I was at Mobilize 2010 yesterday. Fantastic event! Congrats to the whole GigaOm team, great job. Here’s some of the stuff that really stuck out for me:
- The characterization of the panel that Liz lays out is pretty fair, there was definitely a divide between folks who thought that NFC would have an impact and those who thought it was just an expensive stepping stone. Osama from PayPal, summed up the issue as “revamping point of sale vs eliminating it completely”. He stressed that with real world objects being increasingly networked there’s not necessarily a need to have a point of sale. Just indicate you want something right there in the aisle, which flips a bit somewhere indicating a given bit of merchandise is allowed through the doors without setting off an alarm. Smart, and a logical extension of the kind of “Internet of Things” discussions we frequently have.
- Geoff from Mastercard said that they’re working on enabling mobile transactions for unbanked users via Banknet, which sounded awesomely interesting. However, I can’t dig up any info about that effort.
- Geoff also spoke about incentives and coupons getting evaluated and redeemed right along with purchase, so I have to assume that the Mastercard world of mobile transactions sees the consolidation of folks like Groupon into payments instead of leaving them distinct.
- David from Zong was one of the folks who thought that the real value of mobile payments didn’t lie with revamping POS, he said that the value would come from offers, additional CRM hookups, and being able to tie into social networks.
- I think the choicest quote from the session was actually Ilja from GetJar: “An app is just an icon. If it’s a web app or a native app makes a difference to the technologists, but consumers don’t care.”
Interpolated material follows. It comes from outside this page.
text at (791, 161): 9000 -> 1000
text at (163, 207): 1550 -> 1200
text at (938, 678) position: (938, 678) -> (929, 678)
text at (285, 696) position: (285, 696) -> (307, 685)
- Jay from Mozilla also made a fantastic point that I’ve been pulling at for a while, that what we normally lump together in the web apps vs. native apps argument around the technologies used to implement applications isn’t really the interesting discussion. The more important issues lie with distribution, monetization, search, and ratings. If Apple allowed web apps in the app store we might divide up the argument differently.
- Michael from Sencha made an interesting point in that he assumed web apps were going to start replacing native apps in the enterprise before the consumer space. He said the desire to avoid device lockin and keep developer productivity high would push enterprises toward the web. Interesting. I always assumed that the need to go cross-platform would push consumer services to the web. But because consumer apps would also give up a bunch of their existing distribution channel in doing so, I can see where he’s coming from. The reasons for not going web currently are distribution and monetization, and in the enterprise you don’t have those concerns. Good point.
- Krishna pointed out that if the browser is the entire OS then the distinction between native and web goes away. I’m sure the folks working on WebOS at Palm would agree.
- Mike from ThingM laid out some pretty concise points. Anyone familiar with the concept of ubiquitous computing will find a lot of them familiar, but Mike put them into a great overall framework. He was urging folks to stop thinking in terms of individual apps or particular devices in the generic sense – but to think about services and how objects in the physical world can become the interfaces to those services. Don’t think of a camera as a device for taking pictures, but as a peripheral for Flickr.
- The overall argument was deriving from the reduced cost of adding computing. When it’s expensive to add computing to a device you only have a few devices that include computing, those devices need to be generic because they need to fill all the different roles. However, with computing getting less expensive now you can sprinkle it around as necessary, and make each instance of the tech more focused and differentiated. Most people just say “when computing gets cheap enough we might as well add it to everything”, this take of allowing the installations to move from generic to specific is a pretty significant twist on motivations, and a much more compelling framework.
There was actually a ton of additional interesting conversation, but I’m running up against my allotment of allowed blogging time for today. Diving through the tweets for #mobilize and #mobilizeconf should turn up some interesting stuff. Like Om asking why Nokia feels it’s necessary to buy developer love with millions of dollars in contest money instead of just building fantastic product the way Apple has, or the folks from Evri saying that apps effectively boil down to filters and that launching an app should be thought of as a search. Hopefully some of that stuff is out there tweeted, if not I’ll try to dig up some extra time this weekend to get some of it down.